Présentée dans les salons de la joaillerie Chaumet, place Vendôme, à Paris, jusqu’en 1993 où elle fut démontée, elle n’était accessible qu’à quelques visiteurs privilégiés. Joseph Chaumet réhabilite ici l’adage médiéval que rien n’est trop beau pour Dieu en choisissant de nobles matériaux, travaillés jusqu’aux moindres détails.

La Via Vitae ne sortit pas de ses cartons et sans objectif de présentation, les héritiers exercèrent leur droit de reprise sur les trois œuvres en 1958. La Via Vitae fut remontée au premier étage de la Maison Chaumet, dans le salon d’exposition à proximité de la salle des Modèles, dans les années 1970, jusqu’à son démontage et sa présentation au musée du Hiéron en 2005.


Une œuvre engagée
Atelier Chaumet, détail du Christ au jardin des Oliviers

Dans un souci mystique et en réaction contre l’anticléricalisme ambiant de la fin du 19e siècle, l’artiste tente « un essai de représentation artistique, à l’aide de pierres et de métaux précieux, des notions que l’humanité a de Dieu et de sa nature, des êtres et de leur nature, des rapports mutuels des êtres et de leur relations avec le Créateur ».

L’œuvre a été pensée de manière symbolique. Le roc « représente la matière à travers laquelle circule la vie qui a sa source en Dieu » ; cette dernière est matérialisée par le fleuve qui, sous le Christ ressuscité, jaillit du tombeau ouvert par un ange, « sortant de Dieu sans que l’on puisse pénétrer le mystère de son origine, symbole de la vie, il traverse le tombeau du Christ pour montrer que la mort de Dieu Rédempteur… a régénéré ainsi la source de la vie ».
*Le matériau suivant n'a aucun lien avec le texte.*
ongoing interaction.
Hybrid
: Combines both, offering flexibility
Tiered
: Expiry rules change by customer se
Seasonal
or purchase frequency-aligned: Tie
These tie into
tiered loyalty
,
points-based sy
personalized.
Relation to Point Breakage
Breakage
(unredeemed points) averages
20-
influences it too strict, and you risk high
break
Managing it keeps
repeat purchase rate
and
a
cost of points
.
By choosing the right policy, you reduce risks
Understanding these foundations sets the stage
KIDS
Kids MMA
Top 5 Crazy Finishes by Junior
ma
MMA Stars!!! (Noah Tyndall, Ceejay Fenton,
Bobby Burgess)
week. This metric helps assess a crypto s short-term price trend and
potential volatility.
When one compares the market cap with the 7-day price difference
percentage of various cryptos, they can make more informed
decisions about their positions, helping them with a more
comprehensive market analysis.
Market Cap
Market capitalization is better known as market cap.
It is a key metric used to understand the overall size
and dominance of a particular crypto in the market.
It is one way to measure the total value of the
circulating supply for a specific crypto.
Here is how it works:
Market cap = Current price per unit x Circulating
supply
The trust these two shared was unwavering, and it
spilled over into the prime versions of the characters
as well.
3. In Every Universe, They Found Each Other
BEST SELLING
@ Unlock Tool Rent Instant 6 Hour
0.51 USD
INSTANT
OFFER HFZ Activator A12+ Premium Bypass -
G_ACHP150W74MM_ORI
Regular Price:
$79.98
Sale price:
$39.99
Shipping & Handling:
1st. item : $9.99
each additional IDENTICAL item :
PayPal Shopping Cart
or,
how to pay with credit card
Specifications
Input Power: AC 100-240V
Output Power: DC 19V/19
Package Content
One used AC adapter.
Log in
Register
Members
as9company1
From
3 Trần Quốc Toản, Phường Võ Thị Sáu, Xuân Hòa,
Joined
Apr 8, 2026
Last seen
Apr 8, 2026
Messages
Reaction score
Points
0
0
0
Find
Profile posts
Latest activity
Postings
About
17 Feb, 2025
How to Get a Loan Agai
Bien que la Maison Chaumet eut par le passé exécuté des bijoux et des objets d’art à caractère religieux, ce fut Joseph Chaumet qui œuvra le plus pour développer cette activité. En effet, la proximité d’une clientèle réunissant les plus ardents défenseurs de l’Eglise  lui fit réaliser de nombreux objets ornés de sujets religieux. Sa proximité avec le clergé suscita des commandes d’objets liturgiques : calices, ciboires, ostensoirs ou bijoux tels les anneaux épiscopaux. Pour le couronnement de Notre-Dame de Consolation à Hyères en 1909, il crée les couronnes en vermeil et pierre de couleur des statues de la Vierge et de l’Enfant Jésus, commande émanant de l’évêque de Fréjus.

“Sanglé dans sa redingote noire comme une soutane, barbe grise et longue figure de missionnaire ascétique”, ainsi figure Joseph Chaumet sur les deux portraits que nous lui connaissons. Ne confiait-il pas tout jeune homme à son beau-père Prospel Morel sa profession de foi qui a nourri toute son existence : “Avec l’aide de Dieu j’espère atteindre le Ciel. Je compte sur l’aide de Dieu pour bénir mes efforts et me donner la force nécessaire pour atteindre au but.”